Adrienne looks annoyed. “There’s five more weeks left. Turn it around.”
I nod. But I have no idea how I’ll convince Cross that now, out of the wild blue, I’ve developed a sincere interest in excelling.
Her eyes meet mine, and then I feel a tickle in the back of my skull. An invitation to link.
I accept it.
“Declan will be your handler. Orders will come from him.”
Her voice fills my head. I’m startled, because it’s one of those rare instances when her head voice sounds almost identical to her speaking voice.
“But just know he’s not calling the shots. Everything comes from the top and gets filtered down to you. Understood?”
“Understood.”
“Have a good night, Darlington.”
She turns and disappears into the tunnel.
I stand motionless for a moment. Then I rub my forehead, wondering what I’ve gotten myself into. I could stay the course, try to fail out. Hope that Cross decides not to send me to the stockade or to face the Tribunal and lets me go back to my ward.
But what is there to go back to?
The ranch is gone. My village is being watched. People like Betima are being executed by an eighteen-year-old prick who’s scared of her. Because that’s what it comes down to. They can spew all the horseshit they want about our blood being toxic and how we’re abominations who shouldn’t exist, but the truth is, they fear us. That’s why they’re trying to get rid of us.
I won’t let that happen.
I won’t watch anyone else I care about get executed.
So. Silver Elite, it is.
Chapter 26
We’re shooting guns in the desert today. Sniper exercises. In other words, my chance to turn things around.

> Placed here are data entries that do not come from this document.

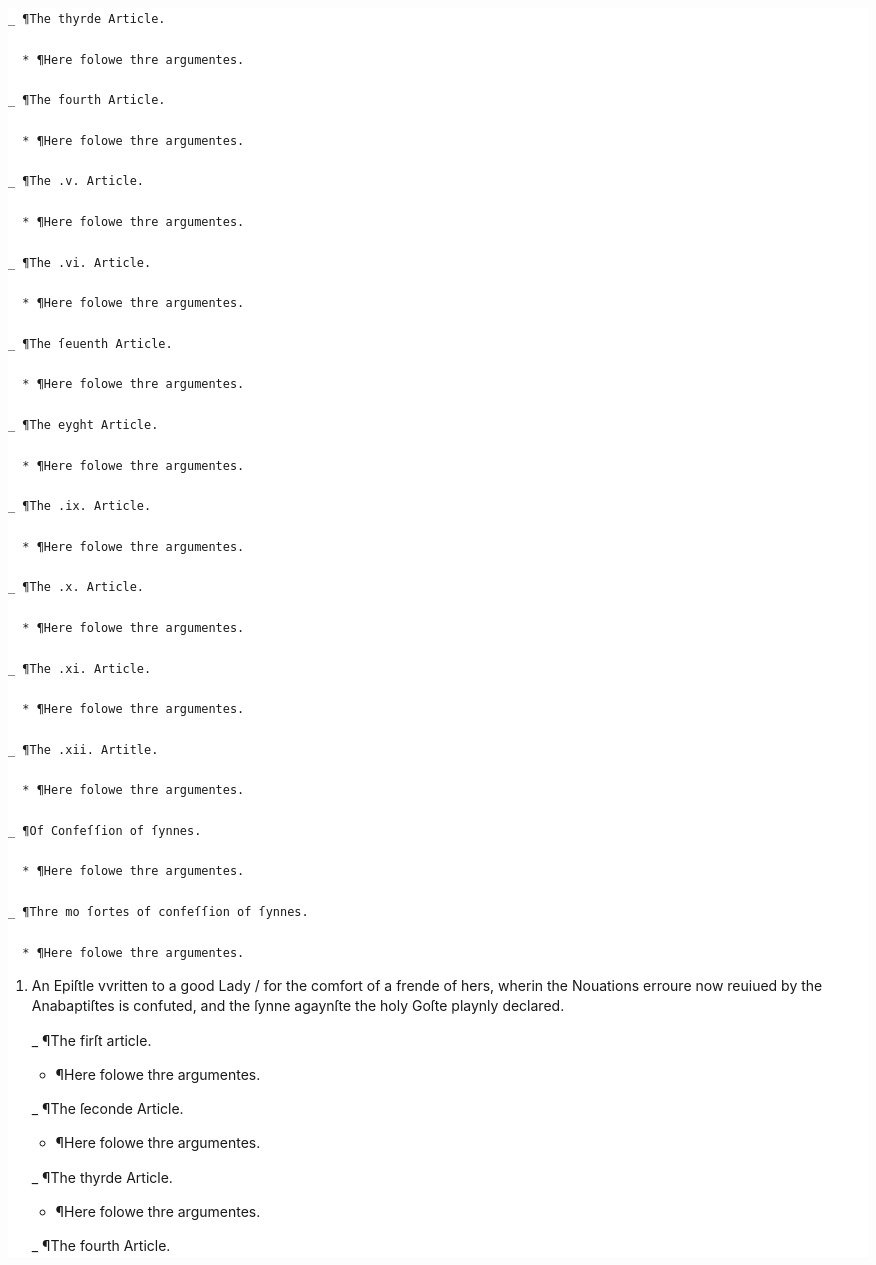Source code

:     _ ¶The thyrde Article.

      * ¶Here folowe thre argumentes.

    _ ¶The fourth Article.

      * ¶Here folowe thre argumentes.

    _ ¶The .v. Article.

      * ¶Here folowe thre argumentes.

    _ ¶The .vi. Article.

      * ¶Here folowe thre argumentes.

    _ ¶The ſeuenth Article.

      * ¶Here folowe thre argumentes.

    _ ¶The eyght Article.

      * ¶Here folowe thre argumentes.

    _ ¶The .ix. Article.

      * ¶Here folowe thre argumentes.

    _ ¶The .x. Article.

      * ¶Here folowe thre argumentes.

    _ ¶The .xi. Article.

      * ¶Here folowe thre argumentes.

    _ ¶The .xii. Artitle.

      * ¶Here folowe thre argumentes.

    _ ¶Of Confeſſion of ſynnes.

      * ¶Here folowe thre argumentes.

    _ ¶Thre mo ſortes of confeſſion of ſynnes.

      * ¶Here folowe thre argumentes.

1. An Epiſtle vvritten to a good Lady / for the comfort of a frende of hers, wherin the Nouations erroure now reuiued by the Anabaptiſtes is confuted, and the ſynne agaynſte the holy Goſte playnly declared.

    _ ¶The firſt article.

      * ¶Here folowe thre argumentes.

    _ ¶The ſeconde Article.

      * ¶Here folowe thre argumentes.

    _ ¶The thyrde Article.

      * ¶Here folowe thre argumentes.

    _ ¶The fourth Article.
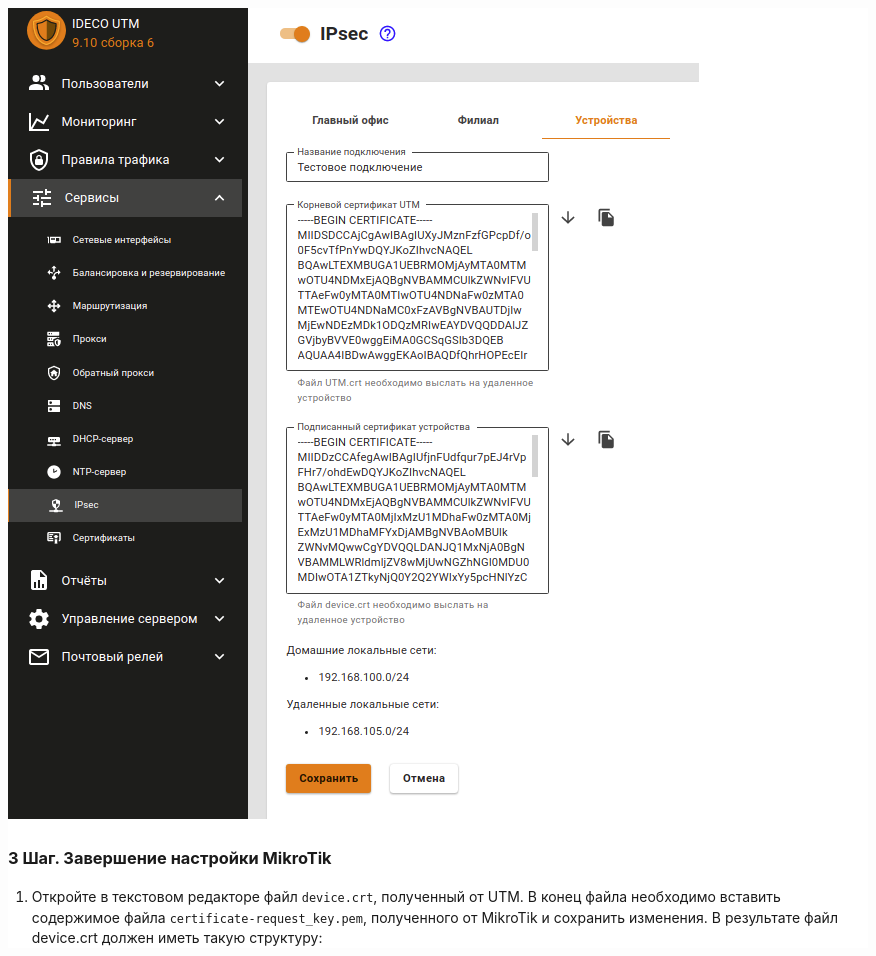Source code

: ![edit-cert.png](/edit-cert.png)

### 3 Шаг. Завершение настройки MikroTik

1. Откройте в текстовом редакторе файл `device.crt`, полученный от UTM. В конец файла необходимо вставить содержимое файла `certificate-request_key.pem`, полученного от MikroTik и сохранить изменения.
В результате файл device.crt должен иметь такую структуру:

When we ran ops in the city, we took hover-helos, but for the desert we board a speed jet. It’s my first time flying in a plane, which surprises my friends.
“Really? You’ve never been on a plane before?” Lyddie says from the seat next to mine.
“My uncle and I never had the Lux credits to spend,” I admit. “We took the train if we ever needed to travel far distances.”
“Eh, flying’s overrated,” Kaine says from my other side. “You haven’t been missing much.”
“Have you flown a lot?” I ask him.
“A handful of times. My mom liked to use her leisure passes to take us to Heath’s End,” he explains, referring to a small island in the southwest corner of the Continent, near Ward V. “You can only get there by air since there’s nowhere to dock.”
“You’re so lucky. I’ve never seen the ocean,” Lyddie tells him. “My parents like to leisure in the mountains.”
“I love the ocean,” Kaine says. “Although the first time I flew overit, I got the most intense motion sickness and threw up all over my mother.”
I snort. “Sexy.”
He bends toward me so he can whisper in my ear. “Sneak into my bed tonight and I’ll show you sexy.”
A shiver runs through me. Oh boy. It’s been a few days since my grief-fueled visit to Kaine’s bed, and other than the morning after, this is the first time he’s bringing it up. I don’t think he told anyone, because I haven’t heard any whispers or received any questions. Me, I didn’t breathe a word of it, not even to Lyddie. She would tease me relentlessly if she found out I made out with Kaine. In the barracks, no less.
I can’t say I’m against it happening again, but not in a roomful of other people. And certainly not as a way to forget that one of our friends was killed.